- [Work task]:
Set down the data that follows, exactly and completely.

BEGIN

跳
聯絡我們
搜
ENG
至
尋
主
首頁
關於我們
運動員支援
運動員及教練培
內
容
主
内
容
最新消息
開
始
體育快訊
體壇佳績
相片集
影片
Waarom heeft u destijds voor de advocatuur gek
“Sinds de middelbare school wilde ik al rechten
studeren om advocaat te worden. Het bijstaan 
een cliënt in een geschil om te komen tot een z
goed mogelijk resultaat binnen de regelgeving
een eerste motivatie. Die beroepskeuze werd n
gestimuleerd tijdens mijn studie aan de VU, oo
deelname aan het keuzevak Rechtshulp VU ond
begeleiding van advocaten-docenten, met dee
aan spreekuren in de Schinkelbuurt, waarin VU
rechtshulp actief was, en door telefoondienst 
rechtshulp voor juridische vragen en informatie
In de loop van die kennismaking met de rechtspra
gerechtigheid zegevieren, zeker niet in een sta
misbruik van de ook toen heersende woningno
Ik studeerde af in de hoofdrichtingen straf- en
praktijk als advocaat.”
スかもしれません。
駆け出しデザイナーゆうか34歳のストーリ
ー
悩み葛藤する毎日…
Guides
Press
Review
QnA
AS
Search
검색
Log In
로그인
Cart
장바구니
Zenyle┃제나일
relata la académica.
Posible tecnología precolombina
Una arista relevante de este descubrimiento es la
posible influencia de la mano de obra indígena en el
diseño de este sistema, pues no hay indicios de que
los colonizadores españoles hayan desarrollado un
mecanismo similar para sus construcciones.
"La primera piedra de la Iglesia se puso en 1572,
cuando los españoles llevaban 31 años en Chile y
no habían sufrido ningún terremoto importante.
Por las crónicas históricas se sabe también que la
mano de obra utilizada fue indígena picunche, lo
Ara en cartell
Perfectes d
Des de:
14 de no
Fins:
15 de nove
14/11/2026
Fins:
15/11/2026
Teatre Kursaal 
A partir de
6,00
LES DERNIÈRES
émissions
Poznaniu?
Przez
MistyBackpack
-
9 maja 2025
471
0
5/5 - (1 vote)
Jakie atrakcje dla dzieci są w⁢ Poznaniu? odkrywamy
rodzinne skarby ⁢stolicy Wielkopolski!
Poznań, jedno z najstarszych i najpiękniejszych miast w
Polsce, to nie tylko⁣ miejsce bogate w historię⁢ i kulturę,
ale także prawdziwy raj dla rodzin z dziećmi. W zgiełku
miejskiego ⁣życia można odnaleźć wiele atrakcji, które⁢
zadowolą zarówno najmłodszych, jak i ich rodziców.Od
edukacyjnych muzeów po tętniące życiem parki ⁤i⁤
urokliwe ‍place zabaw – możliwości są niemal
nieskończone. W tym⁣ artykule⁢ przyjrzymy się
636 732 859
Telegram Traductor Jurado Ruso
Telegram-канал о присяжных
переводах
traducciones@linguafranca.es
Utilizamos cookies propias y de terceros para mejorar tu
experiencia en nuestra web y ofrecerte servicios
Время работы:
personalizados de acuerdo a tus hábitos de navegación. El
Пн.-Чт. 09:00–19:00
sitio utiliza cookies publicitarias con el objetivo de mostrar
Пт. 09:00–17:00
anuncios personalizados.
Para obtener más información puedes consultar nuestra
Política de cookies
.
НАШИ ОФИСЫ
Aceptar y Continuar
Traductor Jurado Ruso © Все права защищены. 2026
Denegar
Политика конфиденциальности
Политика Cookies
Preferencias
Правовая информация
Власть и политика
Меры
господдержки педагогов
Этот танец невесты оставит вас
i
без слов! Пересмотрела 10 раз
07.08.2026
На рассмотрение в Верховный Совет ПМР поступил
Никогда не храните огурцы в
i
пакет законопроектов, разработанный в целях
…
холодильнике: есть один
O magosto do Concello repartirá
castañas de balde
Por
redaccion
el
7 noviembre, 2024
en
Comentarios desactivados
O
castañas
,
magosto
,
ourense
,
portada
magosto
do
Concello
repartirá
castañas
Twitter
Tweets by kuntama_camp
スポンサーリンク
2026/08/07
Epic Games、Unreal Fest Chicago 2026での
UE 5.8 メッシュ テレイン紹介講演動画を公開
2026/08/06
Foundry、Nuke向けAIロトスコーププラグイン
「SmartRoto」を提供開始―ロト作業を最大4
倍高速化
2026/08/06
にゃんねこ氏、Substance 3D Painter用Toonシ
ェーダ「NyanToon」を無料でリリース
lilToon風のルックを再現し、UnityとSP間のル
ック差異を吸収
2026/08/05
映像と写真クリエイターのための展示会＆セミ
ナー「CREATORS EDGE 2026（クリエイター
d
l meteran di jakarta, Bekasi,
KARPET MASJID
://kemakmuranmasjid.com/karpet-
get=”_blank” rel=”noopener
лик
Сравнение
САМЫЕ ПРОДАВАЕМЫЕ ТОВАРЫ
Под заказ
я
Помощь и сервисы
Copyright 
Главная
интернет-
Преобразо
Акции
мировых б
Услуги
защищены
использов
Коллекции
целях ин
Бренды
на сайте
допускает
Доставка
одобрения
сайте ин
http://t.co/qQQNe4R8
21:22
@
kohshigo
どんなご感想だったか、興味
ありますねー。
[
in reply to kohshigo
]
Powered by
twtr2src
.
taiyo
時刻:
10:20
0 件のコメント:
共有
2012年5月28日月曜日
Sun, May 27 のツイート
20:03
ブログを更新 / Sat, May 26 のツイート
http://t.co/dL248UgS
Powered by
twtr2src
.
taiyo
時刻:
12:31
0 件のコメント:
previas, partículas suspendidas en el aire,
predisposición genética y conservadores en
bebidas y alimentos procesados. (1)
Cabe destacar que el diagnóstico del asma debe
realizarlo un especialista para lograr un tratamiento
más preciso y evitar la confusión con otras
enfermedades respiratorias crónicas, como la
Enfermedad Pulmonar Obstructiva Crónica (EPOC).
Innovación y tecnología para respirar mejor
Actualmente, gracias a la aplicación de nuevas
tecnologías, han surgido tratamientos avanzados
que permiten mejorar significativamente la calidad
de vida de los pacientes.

END

- [Task output]:
跳
聯絡我們
搜
ENG
至
尋
主
首頁
關於我們
運動員支援
運動員及教練培
內
容
主
内
容
最新消息
開
始
體育快訊
體壇佳績
相片集
影片
Waarom heeft u destijds voor de advocatuur gek
“Sinds de middelbare school wilde ik al rechten
studeren om advocaat te worden. Het bijstaan 
een cliënt in een geschil om te komen tot een z
goed mogelijk resultaat binnen de regelgeving
een eerste motivatie. Die beroepskeuze werd n
gestimuleerd tijdens mijn studie aan de VU, oo
deelname aan het keuzevak Rechtshulp VU ond
begeleiding van advocaten-docenten, met dee
aan spreekuren in de Schinkelbuurt, waarin VU
rechtshulp actief was, en door telefoondienst 
rechtshulp voor juridische vragen en informatie
In de loop van die kennismaking met de rechtspra
gerechtigheid zegevieren, zeker niet in een sta
misbruik van de ook toen heersende woningno
Ik studeerde af in de hoofdrichtingen straf- en
praktijk als advocaat.”
スかもしれません。
駆け出しデザイナーゆうか34歳のストーリ
ー
悩み葛藤する毎日…
Guides
Press
Review
QnA
AS
Search
검색
Log In
로그인
Cart
장바구니
Zenyle┃제나일
relata la académica.
Posible tecnología precolombina
Una arista relevante de este descubrimiento es la
posible influencia de la mano de obra indígena en el
diseño de este sistema, pues no hay indicios de que
los colonizadores españoles hayan desarrollado un
mecanismo similar para sus construcciones.
"La primera piedra de la Iglesia se puso en 1572,
cuando los españoles llevaban 31 años en Chile y
no habían sufrido ningún terremoto importante.
Por las crónicas históricas se sabe también que la
mano de obra utilizada fue indígena picunche, lo
Ara en cartell
Perfectes d
Des de:
14 de no
Fins:
15 de nove
14/11/2026
Fins:
15/11/2026
Teatre Kursaal 
A partir de
6,00
LES DERNIÈRES
émissions
Poznaniu?
Przez
MistyBackpack
-
9 maja 2025
471
0
5/5 - (1 vote)
Jakie atrakcje dla dzieci są w⁢ Poznaniu? odkrywamy
rodzinne skarby ⁢stolicy Wielkopolski!
Poznań, jedno z najstarszych i najpiękniejszych miast w
Polsce, to nie tylko⁣ miejsce bogate w historię⁢ i kulturę,
ale także prawdziwy raj dla rodzin z dziećmi. W zgiełku
miejskiego ⁣życia można odnaleźć wiele atrakcji, które⁢
zadowolą zarówno najmłodszych, jak i ich rodziców.Od
edukacyjnych muzeów po tętniące życiem parki ⁤i⁤
urokliwe ‍place zabaw – możliwości są niemal
nieskończone. W tym⁣ artykule⁢ przyjrzymy się
636 732 859
Telegram Traductor Jurado Ruso
Telegram-канал о присяжных
переводах
traducciones@linguafranca.es
Utilizamos cookies propias y de terceros para mejorar tu
experiencia en nuestra web y ofrecerte servicios
Время работы:
personalizados de acuerdo a tus hábitos de navegación. El
Пн.-Чт. 09:00–19:00
sitio utiliza cookies publicitarias con el objetivo de mostrar
Пт. 09:00–17:00
anuncios personalizados.
Para obtener más información puedes consultar nuestra
Política de cookies
.
НАШИ ОФИСЫ
Aceptar y Continuar
Traductor Jurado Ruso © Все права защищены. 2026
Denegar
Политика конфиденциальности
Политика Cookies
Preferencias
Правовая информация
Власть и политика
Меры
господдержки педагогов
Этот танец невесты оставит вас
i
без слов! Пересмотрела 10 раз
07.08.2026
На рассмотрение в Верховный Совет ПМР поступил
Никогда не храните огурцы в
i
пакет законопроектов, разработанный в целях
…
холодильнике: есть один
O magosto do Concello repartirá
castañas de balde
Por
redaccion
el
7 noviembre, 2024
en
Comentarios desactivados
O
castañas
,
magosto
,
ourense
,
portada
magosto
do
Concello
repartirá
castañas
Twitter
Tweets by kuntama_camp
スポンサーリンク
2026/08/07
Epic Games、Unreal Fest Chicago 2026での
UE 5.8 メッシュ テレイン紹介講演動画を公開
2026/08/06
Foundry、Nuke向けAIロトスコーププラグイン
「SmartRoto」を提供開始―ロト作業を最大4
倍高速化
2026/08/06
にゃんねこ氏、Substance 3D Painter用Toonシ
ェーダ「NyanToon」を無料でリリース
lilToon風のルックを再現し、UnityとSP間のル
ック差異を吸収
2026/08/05
映像と写真クリエイターのための展示会＆セミ
ナー「CREATORS EDGE 2026（クリエイター
d
l meteran di jakarta, Bekasi,
KARPET MASJID
://kemakmuranmasjid.com/karpet-
get=”_blank” rel=”noopener
лик
Сравнение
САМЫЕ ПРОДАВАЕМЫЕ ТОВАРЫ
Под заказ
я
Помощь и сервисы
Copyright 
Главная
интернет-
Преобразо
Акции
мировых б
Услуги
защищены
использов
Коллекции
целях ин
Бренды
на сайте
допускает
Доставка
одобрения
сайте ин
http://t.co/qQQNe4R8
21:22
@
kohshigo
どんなご感想だったか、興味
ありますねー。
[
in reply to kohshigo
]
Powered by
twtr2src
.
taiyo
時刻:
10:20
0 件のコメント:
共有
2012年5月28日月曜日
Sun, May 27 のツイート
20:03
ブログを更新 / Sat, May 26 のツイート
http://t.co/dL248UgS
Powered by
twtr2src
.
taiyo
時刻:
12:31
0 件のコメント:
previas, partículas suspendidas en el aire,
predisposición genética y conservadores en
bebidas y alimentos procesados. (1)
Cabe destacar que el diagnóstico del asma debe
realizarlo un especialista para lograr un tratamiento
más preciso y evitar la confusión con otras
enfermedades respiratorias crónicas, como la
Enfermedad Pulmonar Obstructiva Crónica (EPOC).
Innovación y tecnología para respirar mejor
Actualmente, gracias a la aplicación de nuevas
tecnologías, han surgido tratamientos avanzados
que permiten mejorar significativamente la calidad
de vida de los pacientes.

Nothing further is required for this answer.